First let me reiterate why the overall economy is extra important to America's Small Towns. Besides the obvious (it is our economy), the financial health of small towns for the past 20 years have depended on 1) new growth, 2) government subsidy and 3) the Small Town Ponzi Scheme. With the economy in recession, new growth is non-existent. Government subsidy seems unlikely to continue (more on that point in a moment). The Small Town Ponzi Scheme is catching up to many communities.

Enter China, a country that is "alarmed by US money printing", largely because they hold $2 trillion in US debt. Chinese official Cheng Siwei is quoted as saying the following:

"If they [the United States] keep printing money to buy bonds it will lead to inflation, and after a year or two the dollar will fall hard. Most of our foreign reserves are in US bonds and this is very difficult to change, so we will diversify incremental reserves into euros, yen, and other currencies," he said.
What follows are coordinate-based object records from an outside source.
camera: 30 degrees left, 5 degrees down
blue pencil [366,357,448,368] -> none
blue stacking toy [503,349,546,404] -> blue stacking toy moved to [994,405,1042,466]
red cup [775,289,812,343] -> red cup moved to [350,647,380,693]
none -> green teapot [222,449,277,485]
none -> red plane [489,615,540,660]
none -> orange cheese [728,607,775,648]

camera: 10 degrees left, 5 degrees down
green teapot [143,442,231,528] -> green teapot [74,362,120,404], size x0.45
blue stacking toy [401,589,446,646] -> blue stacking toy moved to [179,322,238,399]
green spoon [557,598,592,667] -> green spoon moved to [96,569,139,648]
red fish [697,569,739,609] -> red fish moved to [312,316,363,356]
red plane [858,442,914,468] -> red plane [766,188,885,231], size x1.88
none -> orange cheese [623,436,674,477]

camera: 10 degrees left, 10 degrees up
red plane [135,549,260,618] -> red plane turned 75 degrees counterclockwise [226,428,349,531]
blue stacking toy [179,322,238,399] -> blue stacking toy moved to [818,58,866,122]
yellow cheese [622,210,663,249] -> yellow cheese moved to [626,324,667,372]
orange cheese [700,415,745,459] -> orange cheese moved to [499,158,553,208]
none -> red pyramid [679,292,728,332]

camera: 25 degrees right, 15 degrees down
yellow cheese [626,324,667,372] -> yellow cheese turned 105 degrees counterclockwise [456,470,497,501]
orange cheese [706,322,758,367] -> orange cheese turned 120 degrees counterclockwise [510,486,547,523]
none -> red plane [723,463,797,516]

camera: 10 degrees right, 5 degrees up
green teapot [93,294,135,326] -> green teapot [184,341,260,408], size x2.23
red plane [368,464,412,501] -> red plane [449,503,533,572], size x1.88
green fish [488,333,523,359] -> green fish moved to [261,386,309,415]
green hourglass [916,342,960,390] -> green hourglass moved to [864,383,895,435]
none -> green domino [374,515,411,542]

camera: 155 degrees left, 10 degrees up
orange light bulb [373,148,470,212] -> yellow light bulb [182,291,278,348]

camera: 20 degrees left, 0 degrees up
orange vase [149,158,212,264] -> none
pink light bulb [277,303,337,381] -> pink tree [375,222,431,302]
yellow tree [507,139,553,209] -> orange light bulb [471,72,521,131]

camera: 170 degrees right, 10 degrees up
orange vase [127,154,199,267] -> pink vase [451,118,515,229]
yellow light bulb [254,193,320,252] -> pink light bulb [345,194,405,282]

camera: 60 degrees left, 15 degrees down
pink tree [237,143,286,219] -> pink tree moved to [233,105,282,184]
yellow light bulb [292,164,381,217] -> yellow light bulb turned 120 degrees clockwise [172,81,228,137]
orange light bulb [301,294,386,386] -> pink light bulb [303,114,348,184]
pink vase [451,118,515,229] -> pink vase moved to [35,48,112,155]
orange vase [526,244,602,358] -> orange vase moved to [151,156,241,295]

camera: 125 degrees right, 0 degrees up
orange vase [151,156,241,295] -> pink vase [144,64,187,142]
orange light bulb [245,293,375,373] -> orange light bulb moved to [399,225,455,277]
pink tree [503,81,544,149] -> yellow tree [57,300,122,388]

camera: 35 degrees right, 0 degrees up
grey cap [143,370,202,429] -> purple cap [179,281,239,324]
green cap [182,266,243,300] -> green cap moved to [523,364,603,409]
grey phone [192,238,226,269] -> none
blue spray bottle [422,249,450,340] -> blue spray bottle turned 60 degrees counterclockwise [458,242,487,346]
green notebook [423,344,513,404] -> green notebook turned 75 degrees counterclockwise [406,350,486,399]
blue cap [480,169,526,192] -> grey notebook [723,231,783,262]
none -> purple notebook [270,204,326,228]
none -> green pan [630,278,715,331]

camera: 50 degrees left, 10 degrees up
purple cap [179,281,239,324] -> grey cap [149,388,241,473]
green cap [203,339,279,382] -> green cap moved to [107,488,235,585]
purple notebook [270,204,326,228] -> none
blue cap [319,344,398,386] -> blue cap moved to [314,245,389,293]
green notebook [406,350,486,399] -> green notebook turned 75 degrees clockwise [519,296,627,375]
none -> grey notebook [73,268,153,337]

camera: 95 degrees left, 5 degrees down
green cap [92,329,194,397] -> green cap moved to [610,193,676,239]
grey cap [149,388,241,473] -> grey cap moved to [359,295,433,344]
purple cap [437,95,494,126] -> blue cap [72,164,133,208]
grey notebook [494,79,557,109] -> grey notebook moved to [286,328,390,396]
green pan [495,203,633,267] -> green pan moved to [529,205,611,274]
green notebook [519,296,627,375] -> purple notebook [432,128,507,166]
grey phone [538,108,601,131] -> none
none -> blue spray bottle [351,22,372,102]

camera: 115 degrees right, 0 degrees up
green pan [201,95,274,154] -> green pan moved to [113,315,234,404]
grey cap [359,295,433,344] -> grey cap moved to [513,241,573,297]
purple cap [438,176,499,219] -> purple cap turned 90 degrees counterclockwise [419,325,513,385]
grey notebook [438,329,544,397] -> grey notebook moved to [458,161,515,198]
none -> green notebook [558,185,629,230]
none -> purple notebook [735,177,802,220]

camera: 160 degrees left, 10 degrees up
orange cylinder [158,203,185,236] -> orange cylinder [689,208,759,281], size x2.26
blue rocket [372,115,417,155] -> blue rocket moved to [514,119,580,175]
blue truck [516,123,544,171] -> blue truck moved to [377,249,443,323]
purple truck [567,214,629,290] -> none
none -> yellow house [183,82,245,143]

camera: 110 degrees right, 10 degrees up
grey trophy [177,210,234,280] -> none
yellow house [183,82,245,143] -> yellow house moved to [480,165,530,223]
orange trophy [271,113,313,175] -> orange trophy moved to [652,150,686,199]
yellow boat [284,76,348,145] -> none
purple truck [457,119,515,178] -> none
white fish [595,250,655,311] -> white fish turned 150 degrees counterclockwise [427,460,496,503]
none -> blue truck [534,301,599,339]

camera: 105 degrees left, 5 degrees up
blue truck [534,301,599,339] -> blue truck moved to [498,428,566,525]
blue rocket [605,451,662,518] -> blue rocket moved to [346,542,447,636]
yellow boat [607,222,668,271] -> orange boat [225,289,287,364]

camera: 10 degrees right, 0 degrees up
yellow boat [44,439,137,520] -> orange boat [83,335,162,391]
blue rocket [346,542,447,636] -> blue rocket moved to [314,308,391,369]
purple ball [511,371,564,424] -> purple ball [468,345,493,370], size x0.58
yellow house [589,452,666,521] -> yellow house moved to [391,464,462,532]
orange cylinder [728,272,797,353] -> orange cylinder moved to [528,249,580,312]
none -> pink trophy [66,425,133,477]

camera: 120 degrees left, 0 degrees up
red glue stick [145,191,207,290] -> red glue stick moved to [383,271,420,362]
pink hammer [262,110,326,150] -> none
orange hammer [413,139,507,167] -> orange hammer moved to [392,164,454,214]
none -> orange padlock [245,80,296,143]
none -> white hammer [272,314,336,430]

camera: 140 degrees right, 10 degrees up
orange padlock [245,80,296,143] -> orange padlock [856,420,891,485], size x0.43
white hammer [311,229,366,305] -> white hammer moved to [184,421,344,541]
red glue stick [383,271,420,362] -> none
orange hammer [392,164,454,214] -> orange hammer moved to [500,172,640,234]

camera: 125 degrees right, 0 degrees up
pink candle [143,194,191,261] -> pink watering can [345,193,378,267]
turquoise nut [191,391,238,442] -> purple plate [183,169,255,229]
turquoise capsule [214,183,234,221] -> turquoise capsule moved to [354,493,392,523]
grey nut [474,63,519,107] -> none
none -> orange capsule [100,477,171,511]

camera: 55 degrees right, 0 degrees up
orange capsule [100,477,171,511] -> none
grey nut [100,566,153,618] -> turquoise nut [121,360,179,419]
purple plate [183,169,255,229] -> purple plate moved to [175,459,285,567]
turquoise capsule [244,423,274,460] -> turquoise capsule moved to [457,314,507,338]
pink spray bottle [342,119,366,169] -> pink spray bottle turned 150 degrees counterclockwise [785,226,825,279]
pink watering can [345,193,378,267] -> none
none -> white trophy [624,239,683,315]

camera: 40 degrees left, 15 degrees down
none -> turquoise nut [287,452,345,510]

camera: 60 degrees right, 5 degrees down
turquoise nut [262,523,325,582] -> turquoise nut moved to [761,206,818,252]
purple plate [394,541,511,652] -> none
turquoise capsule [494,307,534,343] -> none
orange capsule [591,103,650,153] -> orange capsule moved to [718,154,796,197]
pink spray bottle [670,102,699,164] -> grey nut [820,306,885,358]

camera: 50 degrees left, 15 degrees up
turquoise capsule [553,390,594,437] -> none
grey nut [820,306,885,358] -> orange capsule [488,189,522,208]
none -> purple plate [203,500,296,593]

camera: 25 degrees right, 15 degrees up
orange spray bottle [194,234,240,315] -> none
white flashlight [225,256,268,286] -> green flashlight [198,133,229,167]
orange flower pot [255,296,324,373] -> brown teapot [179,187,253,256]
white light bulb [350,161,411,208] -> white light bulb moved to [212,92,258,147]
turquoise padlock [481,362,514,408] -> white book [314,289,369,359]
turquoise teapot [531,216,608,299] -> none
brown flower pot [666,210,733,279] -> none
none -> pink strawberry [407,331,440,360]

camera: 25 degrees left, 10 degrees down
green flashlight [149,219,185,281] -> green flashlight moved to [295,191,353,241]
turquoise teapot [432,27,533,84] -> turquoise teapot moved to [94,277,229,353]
China has made no secret of its desire to diversify its holdings and ending the United State's run as the world's reserve currency. Cheng summed up the problem, and the imbalance between our countries, succinctly by saying:

"The US spends tomorrow's money today," he said. "We Chinese spend today's money tomorrow. That's why we have this financial crisis."

In a related article also in the Telegraph, this is elaborated on further and brought into context beyond simply federal action.

The US economy suffers from a growing culture of indebtedness that has increasingly contaminated the federal government since 2001 and has spilled over dramatically into private household behaviour. The combination of the ill-conceived fiscal-furnace fired by President Bush and the US Congress and the reckless monetary-furnace fired by Alan Greenspan and Ben Bernanke throughout the period 2001-2007, created unsustainable housing market and stock market bubbles whose collapse brought on the financial crisis and economic contraction of 2008-2009.

This "culture of indebtedness" has fueled inefficient and financially unsustainable growth in small towns across the country. As the market bubbles systematically collapse, the government bubble remains and keeps this system afloat. But how long can this last? 

In 2019, the national debt will represent 76.5pc of the US national economy, the highest proportion since just after the Second World War. In such circumstances, the international reserve status of the US dollar will not survive. As it fades, so interest rates on government securities will rise and the real burden of servicing the debt will increase. In such circumstances, the US economy will teeter on the edge of a black hole.

It is not clear if this can be avoided or, if it can, whether or not we have the political will to do it. Our addiction to spending "tomorrow's dollar" exists at every level of government and throughout many of our households and private businesses. As Cheng said, quoting Benjamin Franklin,

"He who goes borrowing, goes sorrowing," said Mr Cheng.

Small towns can and should adopt a Strong Town approach and seek to become more financially independent and viable. Monies received today (through grants, taxes or other programs) should not be used to improve cash flow at the cost of long-term financial viability (Ponzi Scheme). Our small towns need to make tough decisions and work towards becoming Strong Towns.

It should be clear to everyone that the traditional federal and state government safety nets can't be counted on to bail out our small towns in the coming years.